Transfer day!  Everything went well.  We transferred three embryos today and now we wait two weeks for our beta.  Two of the embryos looked very good to the doctor and one was just "so-so".  The staff at the NEDC were wonderful and personable and took good care of me.  This whole process is so humbling and you feel so so many emotions at once.  So now I'm just napping- or trying to while Dan lays next to me snoring his head off.  Like he's done any work today?!  Haha.  Thank you all so much for the amazing confidence and love you give us.  I'll write more when I'm a little less out of it.  Xoxo


Wednesday, February 17, 2016

We are set to go with our protocol! It involves a lot of shots, pill popping and eating healthy and staying zen. I never question putting myself through this craziness....it's a part of the process now and I'm used to it.

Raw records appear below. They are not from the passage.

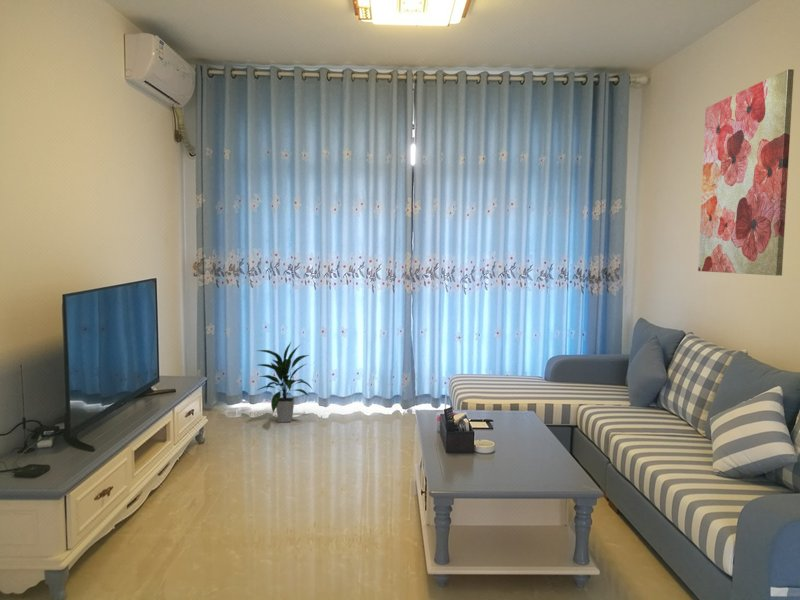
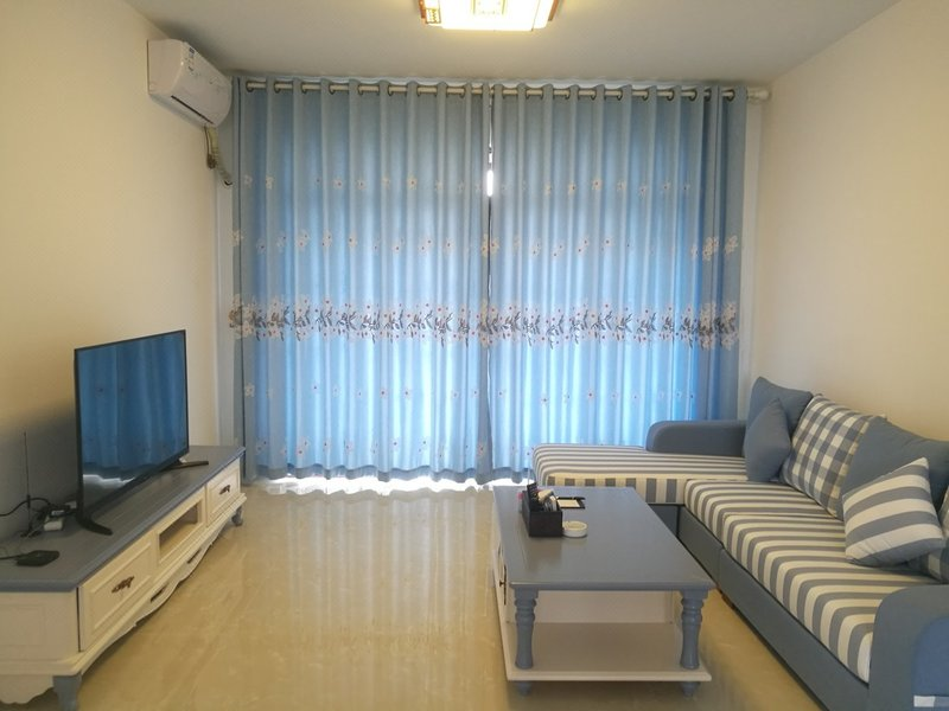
- wall art [697,68,795,277]
- indoor plant [257,341,314,423]
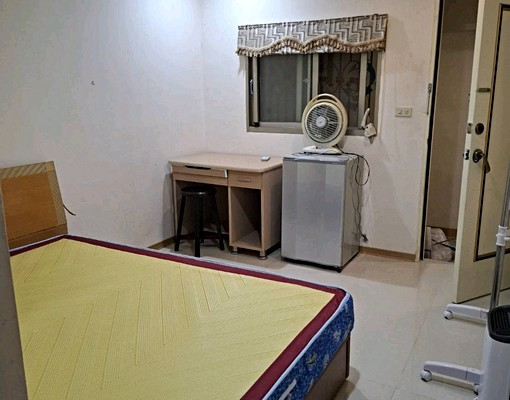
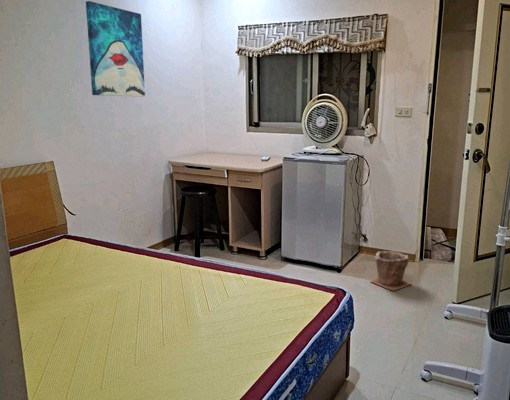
+ wall art [85,0,146,98]
+ plant pot [369,250,412,292]
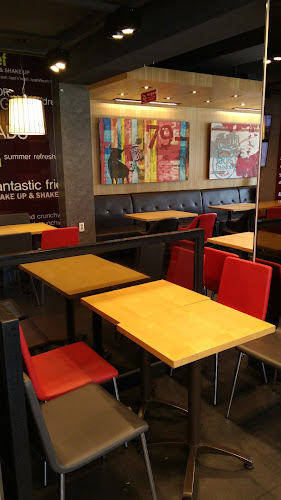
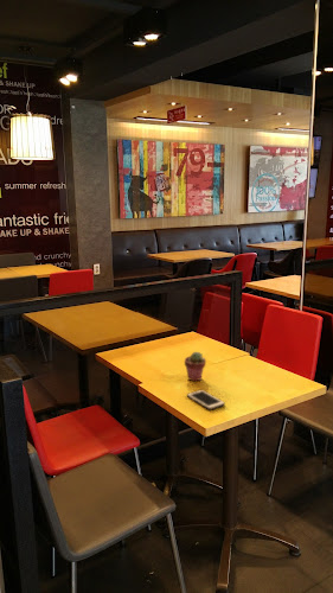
+ potted succulent [184,351,207,382]
+ cell phone [186,389,226,410]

The embryo transfer date is MARCH 24. I will need lots of prayers, incantations, whatever you can do! Dan and my anniversary is March 28 so I somehow this the timing is poetic. It will be our 7th year of marriage and I can't help reflect on the people we were back then. We had no clue what we were doing and had no one to help us decide what to do. I swear, I should open a concierge service for couples starting out in this journey. There's so much to know and so many directions to go. We thought we were doing what was best for us at the time, but I now realize that creating relationships with doctors that truly care for you is so important. You get so much advice and opinions from everywhere and it can leave you so confused and all the while, you are digging a deeper pile of debt for yourself. It's worthless to look back and have regrets. I've resolved myself to being philosophical about it all....we are doing what we should be doing and we will have the child we are meant for. Pray that everything goes the way it should and that my body cooperates. And most of all, pray I don't run Dan out of the country with my mood swings!! xoxo

Thursday, January 14, 2016

Embryos Chosen!

After a month of sifting through over 200 profiles, we finally chose 3 families, each with 2 embryos to adopt. The doctor wants us to have 6 total. There's a lot that factors in to this phase. We chose blastocysts, which are the most advanced, but they have a 70% success rate of unfreezing versus the younger, less advanced multicells or pro nuclei which have a 90-95% unfreeze success rate. Multicell and pro nuclei aren't as healthy and may not be viable when they unfreeze. To make a long story short, we are confident with the ones we chose. The embryologist will now look at each blastocyst after they unfreeze and decide which ones are the best to implant. We are scheduled to have the transfer the week of March 21. This part of the process has been a lot more difficult than I thought it would be. We would go through them all, pick the best ones and the clinic would call to say they had been adopted. Lots of people are in the same boat with Dan and me and they go fast. It took many rounds to find the right ones. And I think the ones we picked are great. Keep the prayers coming.